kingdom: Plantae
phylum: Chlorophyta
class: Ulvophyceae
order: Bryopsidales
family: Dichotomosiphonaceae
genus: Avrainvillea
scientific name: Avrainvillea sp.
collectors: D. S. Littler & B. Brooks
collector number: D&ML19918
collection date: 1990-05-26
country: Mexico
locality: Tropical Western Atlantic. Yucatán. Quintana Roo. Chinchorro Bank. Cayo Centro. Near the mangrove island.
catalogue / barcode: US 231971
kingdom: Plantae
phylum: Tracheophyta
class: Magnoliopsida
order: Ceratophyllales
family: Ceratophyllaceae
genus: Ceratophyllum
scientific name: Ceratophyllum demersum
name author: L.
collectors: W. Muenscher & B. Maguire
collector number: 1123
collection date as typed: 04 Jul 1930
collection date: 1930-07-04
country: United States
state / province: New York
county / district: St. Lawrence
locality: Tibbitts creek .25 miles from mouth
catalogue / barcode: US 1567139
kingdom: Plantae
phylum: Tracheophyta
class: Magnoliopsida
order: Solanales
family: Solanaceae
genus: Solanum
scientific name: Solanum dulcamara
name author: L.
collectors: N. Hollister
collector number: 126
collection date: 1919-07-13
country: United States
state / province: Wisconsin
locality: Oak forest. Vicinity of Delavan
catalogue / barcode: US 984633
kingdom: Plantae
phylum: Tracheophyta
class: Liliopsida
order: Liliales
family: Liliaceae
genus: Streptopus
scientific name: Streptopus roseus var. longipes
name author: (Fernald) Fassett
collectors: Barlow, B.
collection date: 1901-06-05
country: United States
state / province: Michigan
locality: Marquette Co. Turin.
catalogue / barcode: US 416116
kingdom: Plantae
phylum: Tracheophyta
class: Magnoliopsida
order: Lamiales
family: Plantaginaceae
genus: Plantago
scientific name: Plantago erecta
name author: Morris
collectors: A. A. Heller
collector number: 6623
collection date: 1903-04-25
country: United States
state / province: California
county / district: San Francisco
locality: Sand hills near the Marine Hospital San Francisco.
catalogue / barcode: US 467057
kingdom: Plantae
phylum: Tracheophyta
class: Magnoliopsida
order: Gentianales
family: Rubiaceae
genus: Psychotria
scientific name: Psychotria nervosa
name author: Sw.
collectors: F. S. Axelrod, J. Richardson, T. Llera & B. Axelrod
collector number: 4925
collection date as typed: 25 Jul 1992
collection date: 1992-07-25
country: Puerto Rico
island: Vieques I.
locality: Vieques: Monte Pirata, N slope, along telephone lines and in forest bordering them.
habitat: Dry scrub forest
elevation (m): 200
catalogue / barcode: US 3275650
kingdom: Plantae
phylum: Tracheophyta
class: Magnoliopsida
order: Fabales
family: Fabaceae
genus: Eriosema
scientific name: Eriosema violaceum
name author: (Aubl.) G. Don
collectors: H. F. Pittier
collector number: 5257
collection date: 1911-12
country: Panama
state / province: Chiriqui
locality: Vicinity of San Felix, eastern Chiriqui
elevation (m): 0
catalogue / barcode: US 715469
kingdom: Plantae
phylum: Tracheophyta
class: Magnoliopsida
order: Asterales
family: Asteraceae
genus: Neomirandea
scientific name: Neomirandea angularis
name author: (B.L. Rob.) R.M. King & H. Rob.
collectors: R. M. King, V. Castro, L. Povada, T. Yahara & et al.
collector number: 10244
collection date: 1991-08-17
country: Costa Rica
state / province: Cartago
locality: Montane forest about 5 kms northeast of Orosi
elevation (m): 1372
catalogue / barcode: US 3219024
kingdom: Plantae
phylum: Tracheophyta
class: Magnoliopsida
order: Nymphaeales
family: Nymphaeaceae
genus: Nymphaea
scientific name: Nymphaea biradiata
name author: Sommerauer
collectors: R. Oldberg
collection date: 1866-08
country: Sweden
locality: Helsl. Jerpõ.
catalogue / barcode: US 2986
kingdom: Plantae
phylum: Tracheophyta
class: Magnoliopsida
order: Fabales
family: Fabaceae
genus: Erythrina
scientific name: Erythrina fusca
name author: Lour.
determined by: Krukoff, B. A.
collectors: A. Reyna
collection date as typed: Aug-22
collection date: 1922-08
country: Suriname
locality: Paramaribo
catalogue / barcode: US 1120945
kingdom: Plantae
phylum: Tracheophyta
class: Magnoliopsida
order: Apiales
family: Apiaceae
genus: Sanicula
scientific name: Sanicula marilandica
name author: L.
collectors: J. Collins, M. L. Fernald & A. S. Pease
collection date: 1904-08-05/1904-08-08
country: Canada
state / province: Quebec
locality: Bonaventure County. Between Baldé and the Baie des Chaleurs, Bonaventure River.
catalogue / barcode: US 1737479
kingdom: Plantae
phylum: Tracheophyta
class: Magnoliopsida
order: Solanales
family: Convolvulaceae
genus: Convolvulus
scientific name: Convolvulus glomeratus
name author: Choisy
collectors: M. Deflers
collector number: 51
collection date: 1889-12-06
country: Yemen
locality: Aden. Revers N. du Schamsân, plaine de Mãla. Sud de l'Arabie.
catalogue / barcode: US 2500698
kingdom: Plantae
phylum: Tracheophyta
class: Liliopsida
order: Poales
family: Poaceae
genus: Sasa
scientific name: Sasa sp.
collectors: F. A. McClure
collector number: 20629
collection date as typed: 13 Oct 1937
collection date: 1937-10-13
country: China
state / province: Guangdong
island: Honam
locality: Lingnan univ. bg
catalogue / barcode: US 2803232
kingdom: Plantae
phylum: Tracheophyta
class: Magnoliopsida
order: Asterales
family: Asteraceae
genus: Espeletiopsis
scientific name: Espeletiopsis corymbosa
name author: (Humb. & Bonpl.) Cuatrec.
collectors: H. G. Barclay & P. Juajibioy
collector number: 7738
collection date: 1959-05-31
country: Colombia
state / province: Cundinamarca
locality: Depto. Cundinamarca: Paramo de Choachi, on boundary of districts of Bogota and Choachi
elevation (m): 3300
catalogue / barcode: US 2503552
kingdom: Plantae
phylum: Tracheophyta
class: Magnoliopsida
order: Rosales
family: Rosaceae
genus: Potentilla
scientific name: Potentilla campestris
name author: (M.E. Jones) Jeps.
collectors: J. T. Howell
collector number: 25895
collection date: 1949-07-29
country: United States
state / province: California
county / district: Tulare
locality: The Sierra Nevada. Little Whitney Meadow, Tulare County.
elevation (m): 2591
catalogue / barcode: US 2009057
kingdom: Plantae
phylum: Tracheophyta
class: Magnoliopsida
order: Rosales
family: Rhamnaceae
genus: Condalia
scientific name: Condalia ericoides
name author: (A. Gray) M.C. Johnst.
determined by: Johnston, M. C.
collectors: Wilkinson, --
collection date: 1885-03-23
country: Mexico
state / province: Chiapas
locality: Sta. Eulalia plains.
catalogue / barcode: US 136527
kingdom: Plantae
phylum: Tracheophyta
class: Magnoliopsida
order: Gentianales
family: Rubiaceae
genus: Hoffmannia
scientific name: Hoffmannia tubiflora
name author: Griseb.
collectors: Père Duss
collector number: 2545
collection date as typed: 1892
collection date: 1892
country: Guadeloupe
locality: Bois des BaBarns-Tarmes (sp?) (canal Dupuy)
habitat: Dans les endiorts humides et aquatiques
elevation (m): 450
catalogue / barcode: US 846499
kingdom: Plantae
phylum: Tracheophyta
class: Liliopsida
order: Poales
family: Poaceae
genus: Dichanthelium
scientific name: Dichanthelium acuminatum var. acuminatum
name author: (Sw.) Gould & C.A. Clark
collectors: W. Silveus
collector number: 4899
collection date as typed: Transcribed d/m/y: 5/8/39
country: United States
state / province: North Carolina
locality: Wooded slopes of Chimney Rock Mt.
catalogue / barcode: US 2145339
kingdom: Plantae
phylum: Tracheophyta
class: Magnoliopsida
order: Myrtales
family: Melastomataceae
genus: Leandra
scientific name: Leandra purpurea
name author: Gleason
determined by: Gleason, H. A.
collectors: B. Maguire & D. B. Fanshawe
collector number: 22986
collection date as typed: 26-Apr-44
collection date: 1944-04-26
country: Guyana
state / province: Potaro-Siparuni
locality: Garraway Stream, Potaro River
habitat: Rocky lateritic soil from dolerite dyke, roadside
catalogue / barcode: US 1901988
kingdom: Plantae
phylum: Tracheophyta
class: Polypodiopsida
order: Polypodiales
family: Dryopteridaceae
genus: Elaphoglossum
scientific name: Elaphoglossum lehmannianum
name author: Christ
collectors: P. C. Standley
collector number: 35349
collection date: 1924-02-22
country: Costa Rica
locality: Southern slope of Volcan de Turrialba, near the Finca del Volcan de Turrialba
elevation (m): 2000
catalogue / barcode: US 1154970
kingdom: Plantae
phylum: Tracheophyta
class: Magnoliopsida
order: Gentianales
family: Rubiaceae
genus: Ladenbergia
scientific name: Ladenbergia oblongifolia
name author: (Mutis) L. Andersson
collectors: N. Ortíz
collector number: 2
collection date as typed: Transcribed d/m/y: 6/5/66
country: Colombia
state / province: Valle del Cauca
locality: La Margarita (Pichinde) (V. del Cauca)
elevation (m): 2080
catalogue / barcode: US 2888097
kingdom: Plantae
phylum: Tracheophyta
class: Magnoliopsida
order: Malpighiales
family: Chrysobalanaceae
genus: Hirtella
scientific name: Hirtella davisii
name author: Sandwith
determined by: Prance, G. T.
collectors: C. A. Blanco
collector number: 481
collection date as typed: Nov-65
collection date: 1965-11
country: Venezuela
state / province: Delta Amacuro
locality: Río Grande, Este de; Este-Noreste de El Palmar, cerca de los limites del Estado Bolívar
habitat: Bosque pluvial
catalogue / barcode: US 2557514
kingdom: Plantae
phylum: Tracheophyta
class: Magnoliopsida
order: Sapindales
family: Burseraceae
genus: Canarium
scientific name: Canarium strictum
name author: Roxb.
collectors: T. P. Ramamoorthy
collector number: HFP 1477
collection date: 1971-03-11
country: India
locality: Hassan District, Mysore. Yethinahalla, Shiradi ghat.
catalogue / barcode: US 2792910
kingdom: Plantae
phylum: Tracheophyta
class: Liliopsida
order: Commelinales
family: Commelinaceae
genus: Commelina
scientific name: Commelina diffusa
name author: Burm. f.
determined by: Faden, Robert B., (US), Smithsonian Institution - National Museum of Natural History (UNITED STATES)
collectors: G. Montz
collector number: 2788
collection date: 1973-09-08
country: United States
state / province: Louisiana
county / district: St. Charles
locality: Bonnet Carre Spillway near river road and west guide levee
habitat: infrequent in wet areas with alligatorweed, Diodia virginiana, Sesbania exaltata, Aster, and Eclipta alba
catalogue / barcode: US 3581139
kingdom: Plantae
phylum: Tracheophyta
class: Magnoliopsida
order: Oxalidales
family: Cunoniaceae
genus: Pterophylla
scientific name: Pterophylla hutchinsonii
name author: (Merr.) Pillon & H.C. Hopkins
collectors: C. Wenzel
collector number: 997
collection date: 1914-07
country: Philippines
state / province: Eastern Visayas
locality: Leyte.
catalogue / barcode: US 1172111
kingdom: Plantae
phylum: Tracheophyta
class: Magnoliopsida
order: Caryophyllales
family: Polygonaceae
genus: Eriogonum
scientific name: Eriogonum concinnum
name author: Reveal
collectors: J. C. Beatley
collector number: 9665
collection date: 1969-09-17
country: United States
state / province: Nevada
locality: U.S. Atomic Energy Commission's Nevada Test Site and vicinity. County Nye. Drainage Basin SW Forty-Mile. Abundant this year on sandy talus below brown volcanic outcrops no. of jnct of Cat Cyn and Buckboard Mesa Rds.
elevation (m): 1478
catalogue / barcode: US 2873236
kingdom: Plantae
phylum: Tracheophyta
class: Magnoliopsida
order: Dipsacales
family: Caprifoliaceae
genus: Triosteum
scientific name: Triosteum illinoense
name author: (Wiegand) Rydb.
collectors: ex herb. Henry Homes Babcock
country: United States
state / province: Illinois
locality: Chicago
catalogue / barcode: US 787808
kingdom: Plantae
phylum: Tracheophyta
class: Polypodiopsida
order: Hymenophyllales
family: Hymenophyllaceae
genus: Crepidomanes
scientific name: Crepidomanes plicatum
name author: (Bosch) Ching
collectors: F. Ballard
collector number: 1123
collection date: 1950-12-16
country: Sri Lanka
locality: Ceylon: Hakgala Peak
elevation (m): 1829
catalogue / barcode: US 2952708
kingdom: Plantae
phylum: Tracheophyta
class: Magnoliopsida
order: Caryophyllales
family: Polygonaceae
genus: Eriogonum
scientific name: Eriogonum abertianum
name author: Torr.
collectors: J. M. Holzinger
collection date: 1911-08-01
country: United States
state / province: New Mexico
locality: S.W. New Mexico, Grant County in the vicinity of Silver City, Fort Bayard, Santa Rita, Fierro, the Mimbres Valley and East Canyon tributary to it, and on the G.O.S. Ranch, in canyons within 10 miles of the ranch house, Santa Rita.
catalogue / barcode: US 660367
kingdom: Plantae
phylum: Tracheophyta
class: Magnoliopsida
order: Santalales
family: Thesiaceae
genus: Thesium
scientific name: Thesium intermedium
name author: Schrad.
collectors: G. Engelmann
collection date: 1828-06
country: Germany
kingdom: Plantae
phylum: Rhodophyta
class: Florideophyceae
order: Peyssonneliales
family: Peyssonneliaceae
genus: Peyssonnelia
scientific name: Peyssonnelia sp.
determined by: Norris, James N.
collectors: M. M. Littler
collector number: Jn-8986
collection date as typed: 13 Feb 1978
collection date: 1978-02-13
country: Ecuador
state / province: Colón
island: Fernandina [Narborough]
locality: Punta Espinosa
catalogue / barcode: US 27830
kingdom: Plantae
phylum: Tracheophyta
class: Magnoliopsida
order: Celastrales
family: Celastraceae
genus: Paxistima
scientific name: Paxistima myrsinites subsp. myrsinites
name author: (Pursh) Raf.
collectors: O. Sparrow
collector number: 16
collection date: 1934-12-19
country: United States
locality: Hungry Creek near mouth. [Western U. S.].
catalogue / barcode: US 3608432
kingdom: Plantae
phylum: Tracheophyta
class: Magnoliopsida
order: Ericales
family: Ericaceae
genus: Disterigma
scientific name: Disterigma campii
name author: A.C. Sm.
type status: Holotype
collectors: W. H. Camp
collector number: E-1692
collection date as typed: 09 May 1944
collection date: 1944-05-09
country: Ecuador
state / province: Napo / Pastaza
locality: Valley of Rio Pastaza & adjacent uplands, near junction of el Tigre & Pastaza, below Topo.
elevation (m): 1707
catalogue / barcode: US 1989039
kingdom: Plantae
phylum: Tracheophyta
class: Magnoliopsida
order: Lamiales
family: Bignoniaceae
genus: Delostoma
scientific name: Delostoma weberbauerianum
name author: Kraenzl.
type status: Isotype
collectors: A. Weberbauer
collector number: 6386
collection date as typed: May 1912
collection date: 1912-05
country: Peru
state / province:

* * * * * * * * *

DESCRIPTION OF THE TASK >> Format the lines of the listing as a Markdown table with the columns Row and Entry. Start with the line containing "collection date: 1922-08" and go on through the line containing "country: Canada". Number each row and leave out any blank lines.

THE OUTPUT >>
| Row | Entry |
|---|---|
| 1 | collection date: 1922-08 |
| 2 | country: Suriname |
| 3 | locality: Paramaribo |
| 4 | catalogue / barcode: US 1120945 |
| 5 | kingdom: Plantae |
| 6 | phylum: Tracheophyta |
| 7 | class: Magnoliopsida |
| 8 | order: Apiales |
| 9 | family: Apiaceae |
| 10 | genus: Sanicula |
| 11 | scientific name: Sanicula marilandica |
| 12 | name author: L. |
| 13 | collectors: J. Collins, M. L. Fernald & A. S. Pease |
| 14 | collection date: 1904-08-05/1904-08-08 |
| 15 | country: Canada |